Other authors in their analysis of monumentality and the tendency towards the monolithic in North Korea political commemorative sculpture and design have also sailed close to Joinau’s hints at the urbanity of charismatic landscape in North Korea, but none so far have moved the analysis to the realm of wilderness or less dramatic rural landscapes.
Conclusion | We have come some distance in this essay: from Biblical uses of charism and charisma, to Weberian analysis of charismatic authority and Kwon and Chung’s vision of a theatric politics in North Korea, and finally to landscapes of urban glorification as identified by Benjamin Joinau. Denis Cosgrove has offered the analyst and the observer a route through which political charisma and authority might be bestowed and manifested upon nature and the environmental.
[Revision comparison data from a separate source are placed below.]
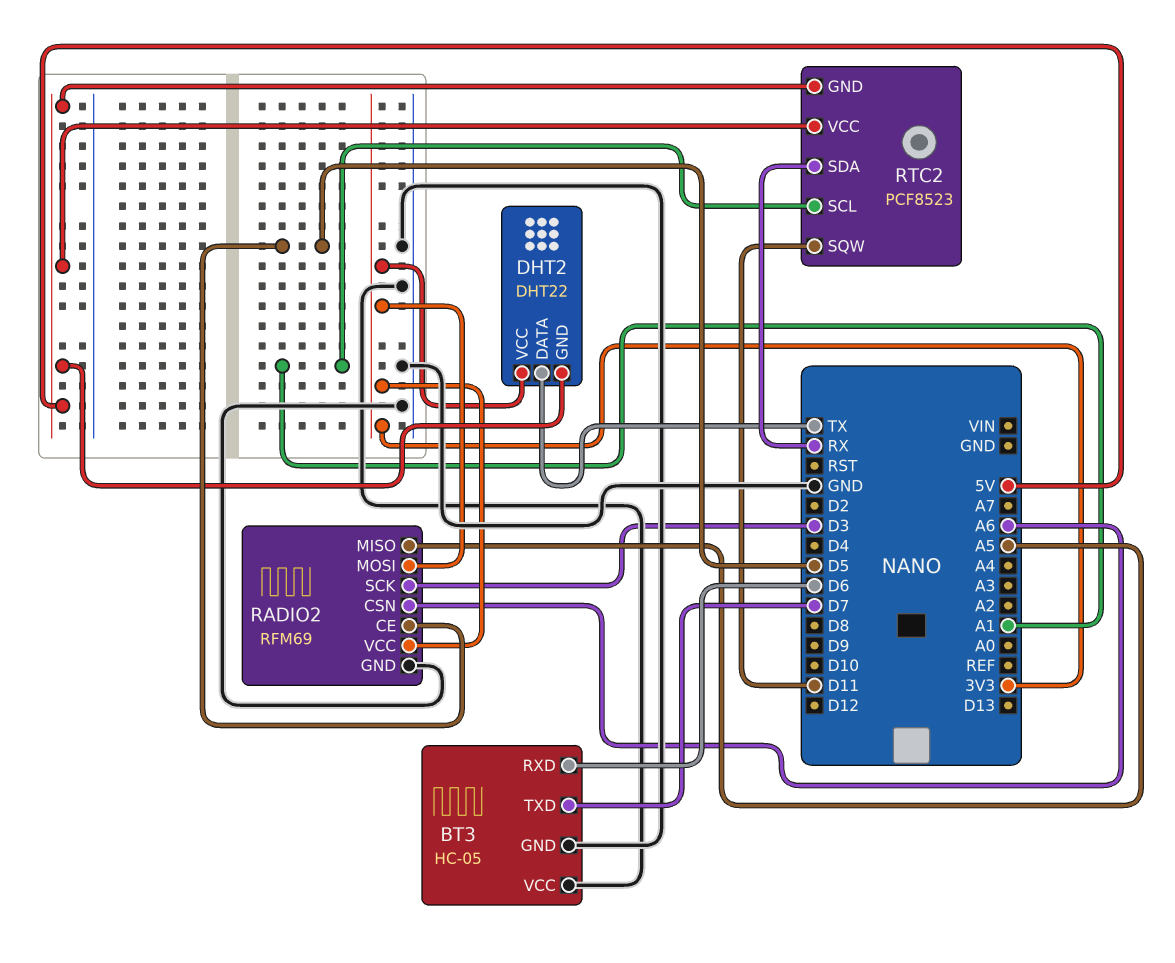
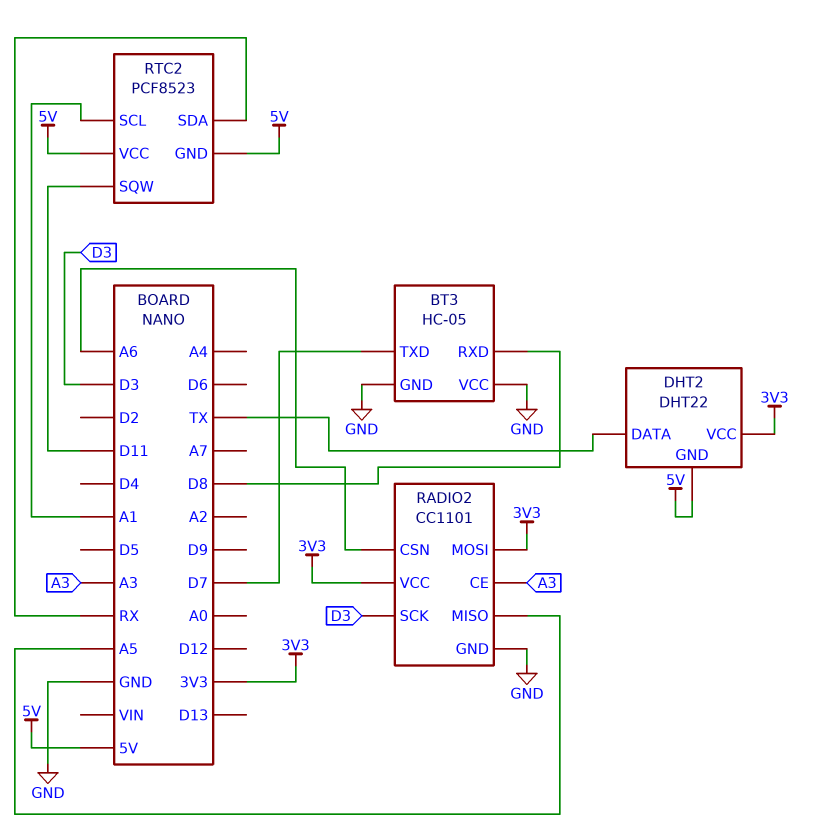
BT3 pin RXD: D6 -> D8
RADIO2: RFM69 -> CC1101
RADIO2 pin CE: D5 -> A3

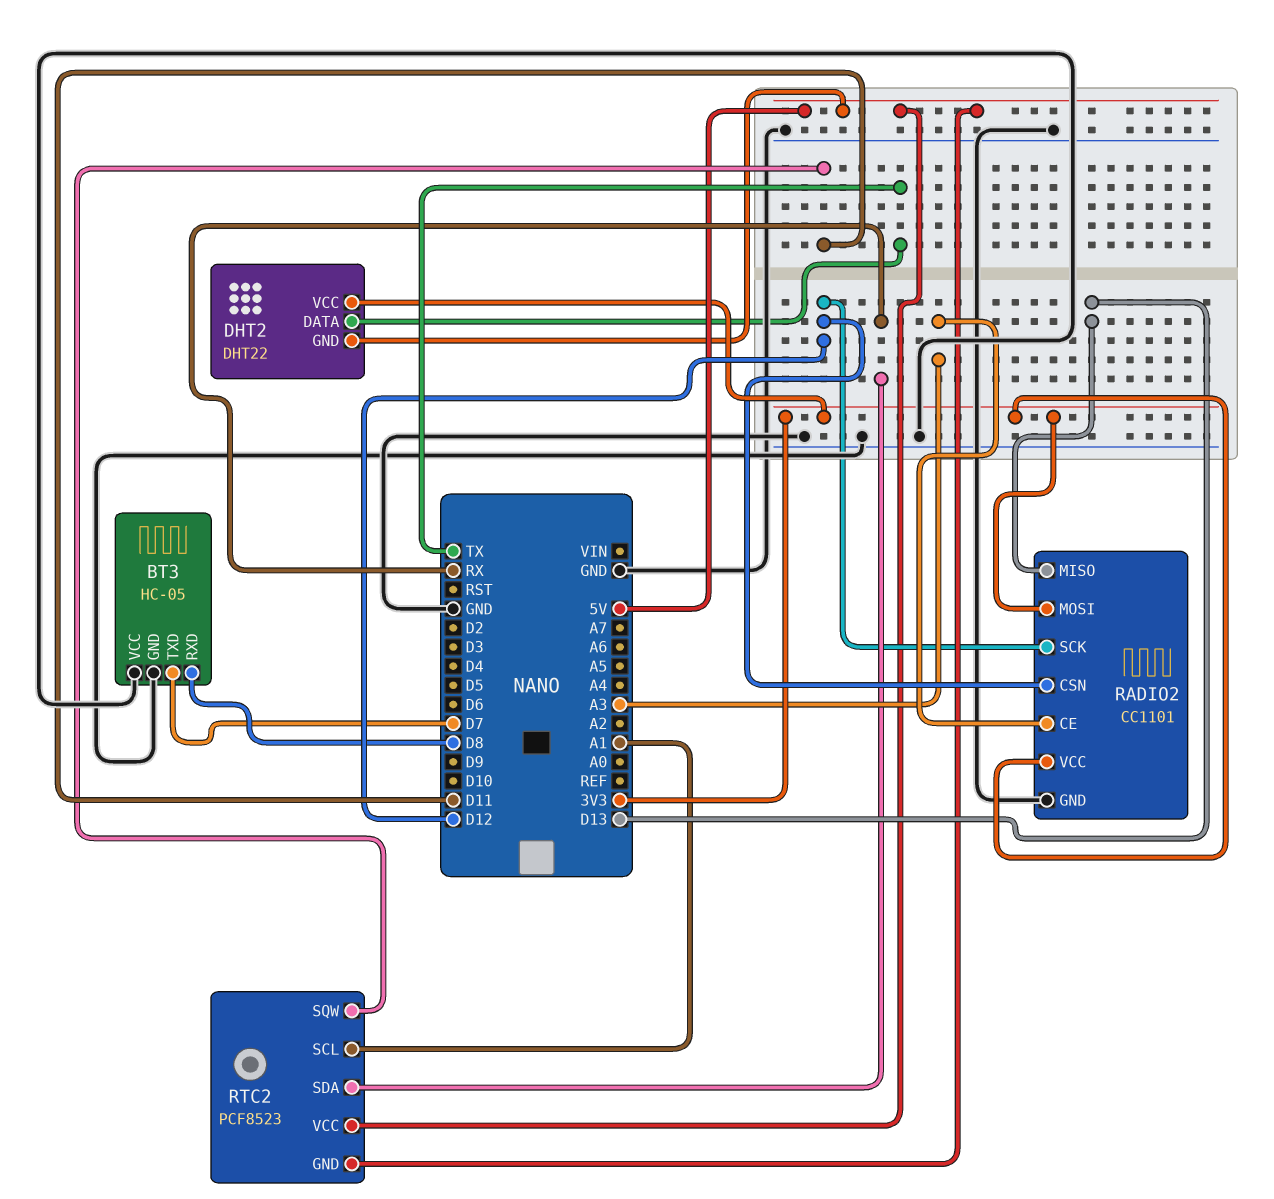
RADIO2 pin CSN: A6 -> D12
RADIO2 pin MISO: A5 -> D13
RADIO2 pin SCK: D3 -> D12

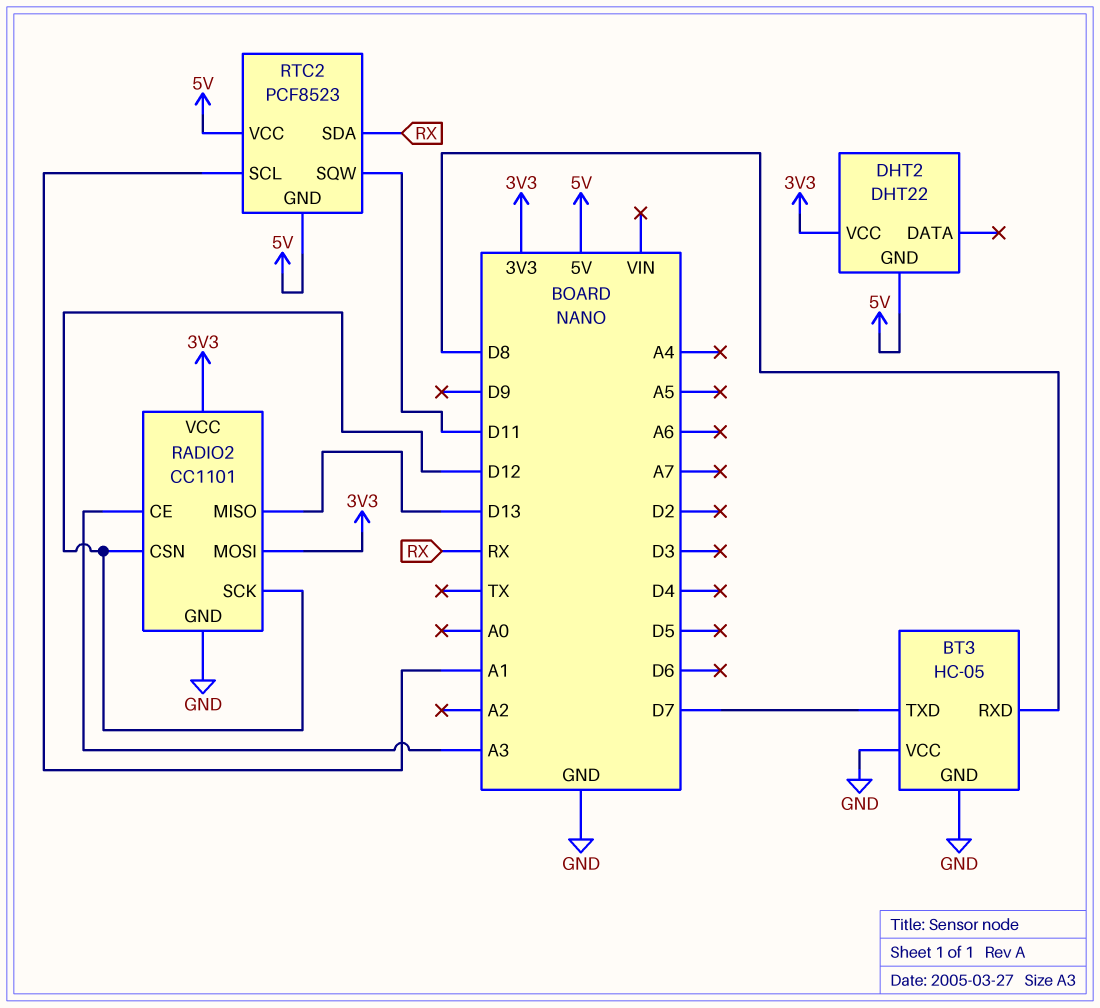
DHT2 pin DATA: TX -> none

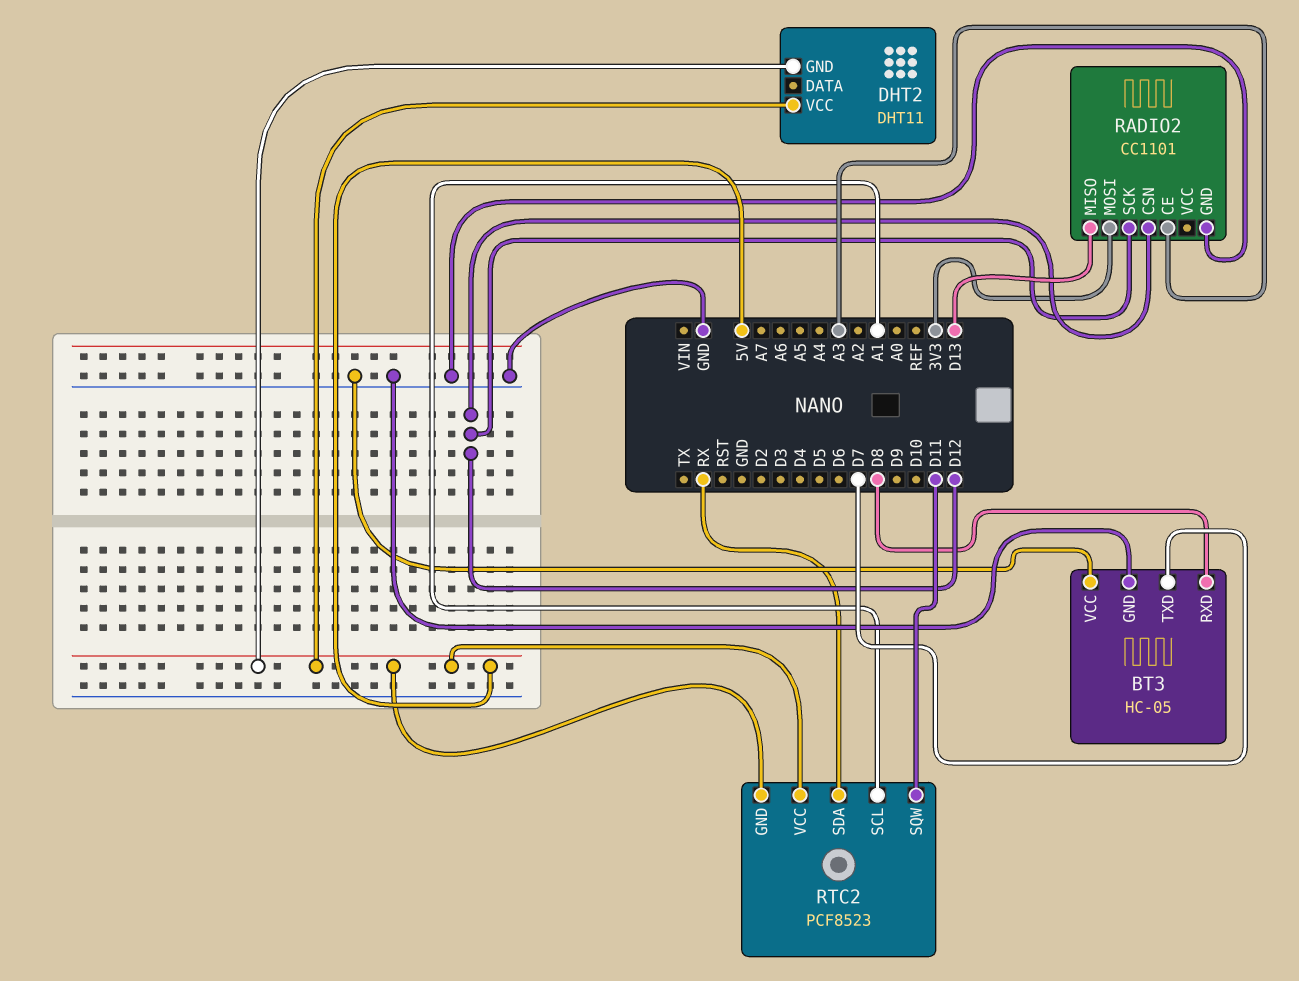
DHT2: DHT22 -> DHT11
DHT2 pin VCC: 3V3 -> 5V
RADIO2 pin VCC: 3V3 -> none

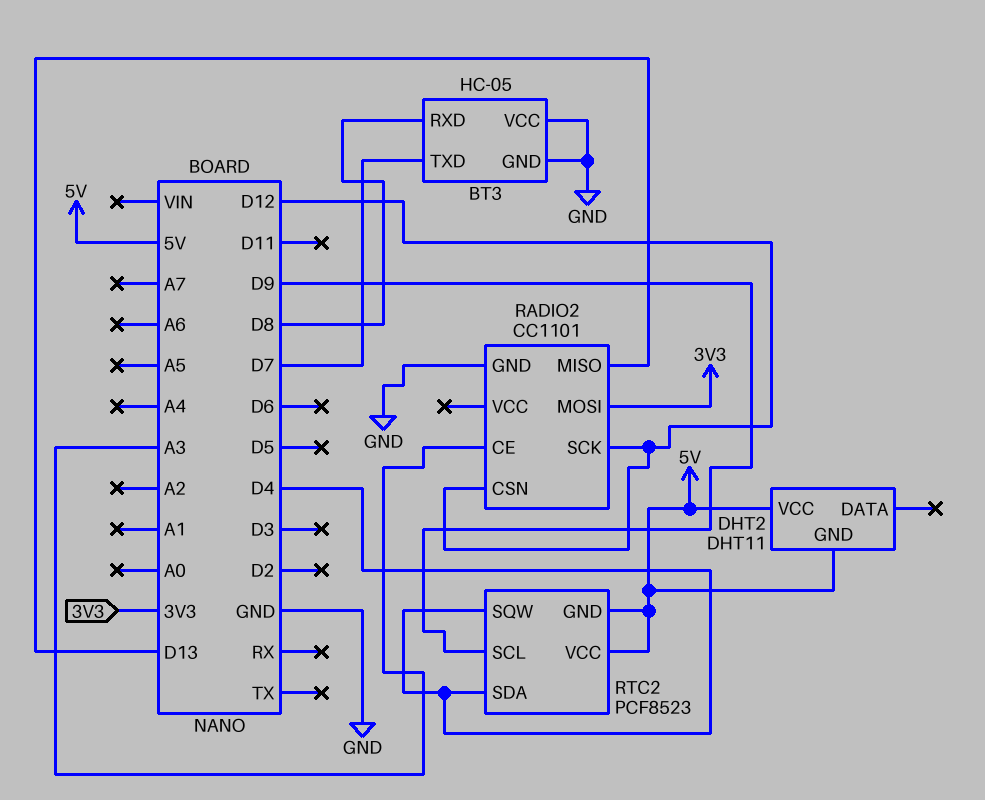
RTC2 pin SCL: A1 -> D9
RTC2 pin SDA: RX -> D4
RTC2 pin SQW: D11 -> D4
But all this only gives us the conceptual, theoretic, and methodological route by which such landscapes might be glimpsed and some insightful understanding gained. We have yet to examine the nature, prevalence, and presentation of such environments, nor have we looked into the possibility that there might be a concrete and analyzable typology so far as their appearance and utilization is concerned. We will in my next essay not only examine the nature of the interplay between the political and the environmental in the rural landscapes of North Korea, but also investigate this potential typology, its functionality and utilization, and attempt for the first time a useful categorization of these landscapes of charisma.